Top of Data for processing
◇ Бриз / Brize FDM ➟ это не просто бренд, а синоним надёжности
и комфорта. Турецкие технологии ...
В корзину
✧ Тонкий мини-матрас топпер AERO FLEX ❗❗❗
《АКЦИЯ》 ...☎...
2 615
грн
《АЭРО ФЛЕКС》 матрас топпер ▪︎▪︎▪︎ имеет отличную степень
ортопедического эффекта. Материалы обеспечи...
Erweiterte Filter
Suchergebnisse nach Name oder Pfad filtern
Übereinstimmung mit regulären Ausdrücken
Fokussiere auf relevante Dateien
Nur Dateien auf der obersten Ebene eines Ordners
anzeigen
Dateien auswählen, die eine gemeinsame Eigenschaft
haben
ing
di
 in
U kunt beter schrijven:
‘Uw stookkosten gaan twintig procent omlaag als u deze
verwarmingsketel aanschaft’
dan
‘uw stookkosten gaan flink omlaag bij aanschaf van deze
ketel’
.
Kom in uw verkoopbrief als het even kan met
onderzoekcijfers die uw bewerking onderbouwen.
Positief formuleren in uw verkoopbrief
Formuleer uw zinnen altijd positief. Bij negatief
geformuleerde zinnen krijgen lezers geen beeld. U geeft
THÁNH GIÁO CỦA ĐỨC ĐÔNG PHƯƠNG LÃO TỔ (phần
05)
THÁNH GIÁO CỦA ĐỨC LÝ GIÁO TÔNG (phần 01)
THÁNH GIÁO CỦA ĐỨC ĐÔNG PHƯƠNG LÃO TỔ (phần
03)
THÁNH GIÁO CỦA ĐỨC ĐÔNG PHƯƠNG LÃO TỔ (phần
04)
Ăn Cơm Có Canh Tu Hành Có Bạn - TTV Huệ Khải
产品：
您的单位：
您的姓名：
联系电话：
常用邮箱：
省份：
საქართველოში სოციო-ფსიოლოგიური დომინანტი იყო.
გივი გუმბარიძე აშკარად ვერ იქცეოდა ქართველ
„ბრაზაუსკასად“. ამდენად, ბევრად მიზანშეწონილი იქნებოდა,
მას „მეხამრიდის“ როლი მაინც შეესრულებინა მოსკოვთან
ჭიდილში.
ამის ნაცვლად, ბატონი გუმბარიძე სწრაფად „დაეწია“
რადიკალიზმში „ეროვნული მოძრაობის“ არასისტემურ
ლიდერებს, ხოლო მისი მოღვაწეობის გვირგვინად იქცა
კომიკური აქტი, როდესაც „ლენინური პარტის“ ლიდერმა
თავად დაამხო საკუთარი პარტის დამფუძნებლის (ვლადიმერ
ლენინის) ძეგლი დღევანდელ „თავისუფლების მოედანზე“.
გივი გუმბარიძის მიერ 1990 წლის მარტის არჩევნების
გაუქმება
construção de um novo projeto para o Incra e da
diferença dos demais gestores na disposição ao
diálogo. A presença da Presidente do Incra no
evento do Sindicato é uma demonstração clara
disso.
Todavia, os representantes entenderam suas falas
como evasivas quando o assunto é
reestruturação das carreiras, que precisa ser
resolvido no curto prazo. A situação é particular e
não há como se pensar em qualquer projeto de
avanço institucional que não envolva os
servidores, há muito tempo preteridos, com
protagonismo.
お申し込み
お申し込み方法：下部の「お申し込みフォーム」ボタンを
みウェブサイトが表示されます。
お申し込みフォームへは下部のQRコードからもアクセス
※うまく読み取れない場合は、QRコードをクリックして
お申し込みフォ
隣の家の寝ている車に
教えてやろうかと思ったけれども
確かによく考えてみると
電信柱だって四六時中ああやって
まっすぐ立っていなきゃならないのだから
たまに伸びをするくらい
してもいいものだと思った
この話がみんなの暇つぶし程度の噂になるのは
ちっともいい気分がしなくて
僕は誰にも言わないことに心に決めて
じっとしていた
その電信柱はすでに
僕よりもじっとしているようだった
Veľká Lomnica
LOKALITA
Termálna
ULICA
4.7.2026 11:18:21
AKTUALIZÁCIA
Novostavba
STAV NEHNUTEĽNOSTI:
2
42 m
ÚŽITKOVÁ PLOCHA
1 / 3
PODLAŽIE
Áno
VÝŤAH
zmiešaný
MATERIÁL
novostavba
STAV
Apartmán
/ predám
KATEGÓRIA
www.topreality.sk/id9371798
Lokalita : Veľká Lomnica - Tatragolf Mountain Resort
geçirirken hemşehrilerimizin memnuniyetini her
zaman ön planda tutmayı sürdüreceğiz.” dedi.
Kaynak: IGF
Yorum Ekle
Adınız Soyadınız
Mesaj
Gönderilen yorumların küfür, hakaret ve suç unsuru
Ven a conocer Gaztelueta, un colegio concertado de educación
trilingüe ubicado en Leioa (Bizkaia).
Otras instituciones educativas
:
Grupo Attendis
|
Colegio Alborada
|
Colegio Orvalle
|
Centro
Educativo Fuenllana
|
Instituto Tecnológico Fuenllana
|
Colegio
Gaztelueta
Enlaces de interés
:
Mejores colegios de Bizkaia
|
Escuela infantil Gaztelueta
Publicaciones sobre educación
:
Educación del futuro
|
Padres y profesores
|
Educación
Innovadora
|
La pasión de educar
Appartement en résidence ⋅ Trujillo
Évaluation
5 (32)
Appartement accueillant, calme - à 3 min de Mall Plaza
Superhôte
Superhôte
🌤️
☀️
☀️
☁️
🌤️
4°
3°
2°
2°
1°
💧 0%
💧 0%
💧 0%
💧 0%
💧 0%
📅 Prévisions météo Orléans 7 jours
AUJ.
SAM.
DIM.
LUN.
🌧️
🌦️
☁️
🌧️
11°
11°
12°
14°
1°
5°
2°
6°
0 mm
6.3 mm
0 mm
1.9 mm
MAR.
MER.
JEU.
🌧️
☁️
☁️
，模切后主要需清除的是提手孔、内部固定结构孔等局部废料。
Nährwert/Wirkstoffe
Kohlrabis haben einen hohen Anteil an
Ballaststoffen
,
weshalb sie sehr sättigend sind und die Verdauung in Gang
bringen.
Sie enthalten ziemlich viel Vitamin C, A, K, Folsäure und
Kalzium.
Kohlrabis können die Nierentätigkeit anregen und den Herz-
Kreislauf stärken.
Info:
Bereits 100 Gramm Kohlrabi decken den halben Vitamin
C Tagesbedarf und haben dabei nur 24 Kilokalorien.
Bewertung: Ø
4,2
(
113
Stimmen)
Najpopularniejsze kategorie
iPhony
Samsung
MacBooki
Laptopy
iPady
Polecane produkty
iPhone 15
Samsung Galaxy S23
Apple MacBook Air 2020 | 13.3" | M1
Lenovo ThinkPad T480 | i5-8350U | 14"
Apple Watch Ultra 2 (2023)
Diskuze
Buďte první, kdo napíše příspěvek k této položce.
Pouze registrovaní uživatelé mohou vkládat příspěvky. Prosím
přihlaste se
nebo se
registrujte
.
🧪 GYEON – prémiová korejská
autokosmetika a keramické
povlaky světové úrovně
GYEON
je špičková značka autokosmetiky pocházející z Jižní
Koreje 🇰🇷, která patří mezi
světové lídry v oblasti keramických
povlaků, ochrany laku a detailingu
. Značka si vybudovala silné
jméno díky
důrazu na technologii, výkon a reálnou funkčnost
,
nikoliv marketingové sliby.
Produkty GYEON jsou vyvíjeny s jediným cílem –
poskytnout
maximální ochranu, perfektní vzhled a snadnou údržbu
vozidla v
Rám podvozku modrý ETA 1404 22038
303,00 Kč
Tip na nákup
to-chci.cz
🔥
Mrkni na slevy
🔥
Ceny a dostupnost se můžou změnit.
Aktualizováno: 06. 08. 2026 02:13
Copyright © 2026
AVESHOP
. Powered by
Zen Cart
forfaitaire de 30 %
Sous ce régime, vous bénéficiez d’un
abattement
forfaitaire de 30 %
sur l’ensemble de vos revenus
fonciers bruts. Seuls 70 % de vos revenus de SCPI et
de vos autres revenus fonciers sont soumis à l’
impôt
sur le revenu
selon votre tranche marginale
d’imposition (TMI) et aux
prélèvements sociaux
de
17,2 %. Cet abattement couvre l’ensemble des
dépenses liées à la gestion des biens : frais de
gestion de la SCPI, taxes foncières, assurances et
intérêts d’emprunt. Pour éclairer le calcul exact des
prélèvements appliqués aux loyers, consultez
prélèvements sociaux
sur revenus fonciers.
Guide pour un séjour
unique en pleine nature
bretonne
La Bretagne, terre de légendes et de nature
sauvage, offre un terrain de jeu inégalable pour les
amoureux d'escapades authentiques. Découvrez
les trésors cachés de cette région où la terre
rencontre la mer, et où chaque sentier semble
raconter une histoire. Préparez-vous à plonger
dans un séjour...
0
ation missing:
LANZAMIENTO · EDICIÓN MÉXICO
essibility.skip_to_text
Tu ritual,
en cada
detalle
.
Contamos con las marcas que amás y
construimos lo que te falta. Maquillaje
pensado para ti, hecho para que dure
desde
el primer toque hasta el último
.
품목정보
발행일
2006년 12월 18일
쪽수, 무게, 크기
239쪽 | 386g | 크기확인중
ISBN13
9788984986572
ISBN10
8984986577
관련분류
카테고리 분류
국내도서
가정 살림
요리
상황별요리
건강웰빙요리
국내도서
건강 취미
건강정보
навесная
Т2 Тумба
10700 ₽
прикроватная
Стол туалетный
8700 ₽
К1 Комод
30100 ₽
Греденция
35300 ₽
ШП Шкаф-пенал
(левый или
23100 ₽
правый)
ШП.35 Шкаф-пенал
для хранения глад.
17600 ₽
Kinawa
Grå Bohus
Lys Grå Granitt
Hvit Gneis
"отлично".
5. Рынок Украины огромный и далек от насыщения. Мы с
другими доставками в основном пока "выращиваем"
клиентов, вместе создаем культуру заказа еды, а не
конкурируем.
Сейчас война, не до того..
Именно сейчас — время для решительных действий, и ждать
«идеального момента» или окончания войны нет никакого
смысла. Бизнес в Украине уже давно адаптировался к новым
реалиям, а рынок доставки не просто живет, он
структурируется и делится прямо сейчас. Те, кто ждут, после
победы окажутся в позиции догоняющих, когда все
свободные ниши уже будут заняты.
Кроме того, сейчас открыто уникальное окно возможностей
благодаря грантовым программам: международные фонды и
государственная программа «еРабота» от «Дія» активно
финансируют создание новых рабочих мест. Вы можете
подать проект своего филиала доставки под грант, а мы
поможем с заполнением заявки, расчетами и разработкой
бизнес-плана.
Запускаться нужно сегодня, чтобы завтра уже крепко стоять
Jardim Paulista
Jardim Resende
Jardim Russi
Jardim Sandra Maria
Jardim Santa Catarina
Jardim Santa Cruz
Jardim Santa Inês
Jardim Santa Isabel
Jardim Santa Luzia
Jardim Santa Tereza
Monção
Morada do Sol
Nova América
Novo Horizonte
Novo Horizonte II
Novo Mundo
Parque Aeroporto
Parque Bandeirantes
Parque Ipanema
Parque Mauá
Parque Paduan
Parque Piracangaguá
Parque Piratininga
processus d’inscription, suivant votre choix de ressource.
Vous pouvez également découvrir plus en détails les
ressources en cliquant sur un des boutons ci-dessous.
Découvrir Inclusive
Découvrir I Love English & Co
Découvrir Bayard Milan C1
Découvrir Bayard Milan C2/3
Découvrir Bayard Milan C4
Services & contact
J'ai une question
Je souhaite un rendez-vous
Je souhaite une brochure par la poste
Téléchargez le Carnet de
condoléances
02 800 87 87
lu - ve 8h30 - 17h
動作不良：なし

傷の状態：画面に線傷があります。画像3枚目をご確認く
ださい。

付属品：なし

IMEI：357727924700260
Bottom of Data for processing
= Instruction =
Could you give the lines of the material from the one containing "傷の状態：画面に線傷があります。画像3枚目をご確認く" through the end as a Markdown table, with a Row column numbering them and a Text column holding each line, and with blank lines omitted?

= Solution to the exercise =
| Row | Text |
|---|---|
| 1 | 傷の状態：画面に線傷があります。画像3枚目をご確認く |
| 2 | ださい。 |
| 3 | 付属品：なし |
| 4 | IMEI：357727924700260 |